注:写真の上でポインターが指型に変る場合、クリックで別ウィンドウに拡大版が表示されます。

「中央区のプラネタリウム」でググってたら発見した「タイムドーム明石」(中央区明石町、聖路加国際病院前)。プラネタリウムと資料館、区民ギャラリーとのハイブリッド?


サイトで見つけたのがひときわ目を引く神田上水の樋と枡。実物を目にするために行ってきました。(この写真はサイトより)


常設展示室は「文明開化と中央区の史跡」ということですが、最近の発掘調査で見つかった居留地時代の陶器類とか、女流作家長谷川時雨のギャラリーとか、それぞれ思い入れがありの展示かとは思いますが、あまり統一感がない。しかも撮影禁止のためスマホの音がしないカメラアプリで撮影、暗がりで急いで撮る為、ピント調整も追いつかない。


自分で撮った神田上水の樋と枡がこちら。本当はサイトの写真と同様、正面から取りたかったのですが、受付職員の目の前になってしまうので断念。枡は各辺が一メートルを超す、かなり大きいもの。鉄人28号の頭部みたい。

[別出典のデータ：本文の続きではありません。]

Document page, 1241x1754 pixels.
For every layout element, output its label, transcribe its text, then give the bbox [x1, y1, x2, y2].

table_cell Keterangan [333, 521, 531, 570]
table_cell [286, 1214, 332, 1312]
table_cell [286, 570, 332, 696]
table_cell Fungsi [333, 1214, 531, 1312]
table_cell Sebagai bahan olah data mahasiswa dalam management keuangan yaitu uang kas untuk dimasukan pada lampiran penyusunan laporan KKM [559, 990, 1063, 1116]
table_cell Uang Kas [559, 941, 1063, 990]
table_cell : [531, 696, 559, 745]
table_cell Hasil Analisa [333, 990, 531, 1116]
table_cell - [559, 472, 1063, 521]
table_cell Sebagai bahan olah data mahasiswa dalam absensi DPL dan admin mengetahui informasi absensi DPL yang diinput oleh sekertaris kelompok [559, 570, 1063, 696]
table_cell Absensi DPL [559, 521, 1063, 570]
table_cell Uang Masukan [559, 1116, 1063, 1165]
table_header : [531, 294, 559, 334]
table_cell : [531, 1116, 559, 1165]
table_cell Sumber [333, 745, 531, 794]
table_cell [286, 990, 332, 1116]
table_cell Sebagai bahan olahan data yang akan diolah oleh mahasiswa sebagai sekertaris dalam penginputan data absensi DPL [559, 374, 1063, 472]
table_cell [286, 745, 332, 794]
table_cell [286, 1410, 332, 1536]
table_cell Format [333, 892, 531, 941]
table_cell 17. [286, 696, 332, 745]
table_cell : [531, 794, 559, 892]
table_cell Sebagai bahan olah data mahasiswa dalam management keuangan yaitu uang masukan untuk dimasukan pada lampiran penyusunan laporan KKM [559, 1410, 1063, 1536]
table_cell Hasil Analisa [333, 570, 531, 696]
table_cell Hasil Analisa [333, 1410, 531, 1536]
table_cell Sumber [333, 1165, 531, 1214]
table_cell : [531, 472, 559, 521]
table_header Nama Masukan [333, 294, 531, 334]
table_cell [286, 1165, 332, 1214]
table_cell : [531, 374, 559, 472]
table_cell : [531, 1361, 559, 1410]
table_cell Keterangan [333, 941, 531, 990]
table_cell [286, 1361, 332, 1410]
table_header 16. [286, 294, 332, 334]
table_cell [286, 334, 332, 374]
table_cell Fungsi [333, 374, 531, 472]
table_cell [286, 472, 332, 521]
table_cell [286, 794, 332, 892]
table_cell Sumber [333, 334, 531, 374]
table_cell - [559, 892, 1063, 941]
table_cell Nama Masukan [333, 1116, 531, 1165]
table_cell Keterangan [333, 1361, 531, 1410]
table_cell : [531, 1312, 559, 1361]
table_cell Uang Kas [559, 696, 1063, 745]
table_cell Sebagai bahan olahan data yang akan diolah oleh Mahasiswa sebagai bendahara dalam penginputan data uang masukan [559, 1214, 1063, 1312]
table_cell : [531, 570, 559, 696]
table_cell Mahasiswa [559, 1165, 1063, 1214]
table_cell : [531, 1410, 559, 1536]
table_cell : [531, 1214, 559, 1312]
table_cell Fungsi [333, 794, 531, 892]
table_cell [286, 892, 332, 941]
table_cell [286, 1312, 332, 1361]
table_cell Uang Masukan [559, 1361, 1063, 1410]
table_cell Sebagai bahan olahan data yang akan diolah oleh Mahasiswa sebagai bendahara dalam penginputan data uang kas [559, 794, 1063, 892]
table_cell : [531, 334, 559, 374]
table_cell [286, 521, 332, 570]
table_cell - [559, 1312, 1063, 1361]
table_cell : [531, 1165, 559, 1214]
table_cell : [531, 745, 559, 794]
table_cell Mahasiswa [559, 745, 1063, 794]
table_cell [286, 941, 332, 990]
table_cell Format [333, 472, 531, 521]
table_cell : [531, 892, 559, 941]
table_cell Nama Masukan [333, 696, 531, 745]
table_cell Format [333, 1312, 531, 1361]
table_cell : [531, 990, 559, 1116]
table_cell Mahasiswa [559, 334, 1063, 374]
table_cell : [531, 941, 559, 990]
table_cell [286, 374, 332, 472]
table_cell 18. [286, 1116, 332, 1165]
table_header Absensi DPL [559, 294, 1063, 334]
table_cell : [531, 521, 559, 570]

複製らしいが、三越の前身、越後屋呉服店の看板、有名な「現銀、無掛値」(現金商売、掛値なし)が刻まれています。暗いのとすり減っているのとで、見えづらいですが。




日本橋魚河岸のジオラマ、これは珍しい。実物(複製)を見ることもできる建物や街並みなどのジオラマはつまらない、ただの模型であることが多いですが、これは素晴らしい。ちっぽけなジオラマですが、当時の活気や賑わいが感じられます。


こういうのもありました。江戸時代の足袋職人の工具だそうです。


ついでにプラネタリウムも行きましたが、途中で熟睡。リクライニングチェアーに満天の星空。寝心地よすぎました。